| What is needed |
Repeat each line of the data below exactly, but skip the pictures.

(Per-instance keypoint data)

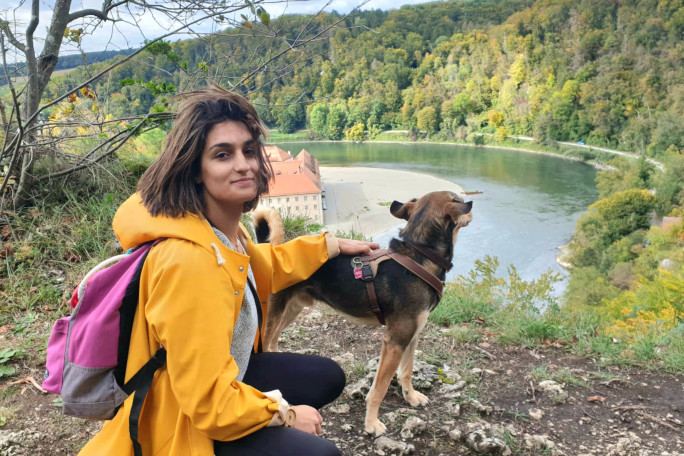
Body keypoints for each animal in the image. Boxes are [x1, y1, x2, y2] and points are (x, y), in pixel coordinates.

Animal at [254, 191, 472, 436]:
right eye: (457, 199)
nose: (471, 209)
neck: (419, 256)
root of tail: (273, 247)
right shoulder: (395, 342)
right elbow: (379, 388)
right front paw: (371, 424)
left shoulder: (412, 335)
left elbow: (406, 371)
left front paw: (411, 397)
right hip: (273, 314)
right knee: (266, 342)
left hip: (292, 309)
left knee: (273, 341)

| Solved problem |
Body keypoints for each animal in the image. Boxes are [x1, y1, x2, y2] and points are (x, y), in pixel coordinates.

Animal at [254, 191, 472, 436]:
right eye: (457, 199)
nose: (471, 209)
neck: (419, 256)
root of tail: (273, 247)
right shoulder: (395, 342)
right elbow: (379, 388)
right front paw: (371, 424)
left shoulder: (412, 335)
left elbow: (406, 371)
left front paw: (411, 397)
right hip: (273, 314)
right knee: (266, 342)
left hip: (292, 309)
left knee: (273, 341)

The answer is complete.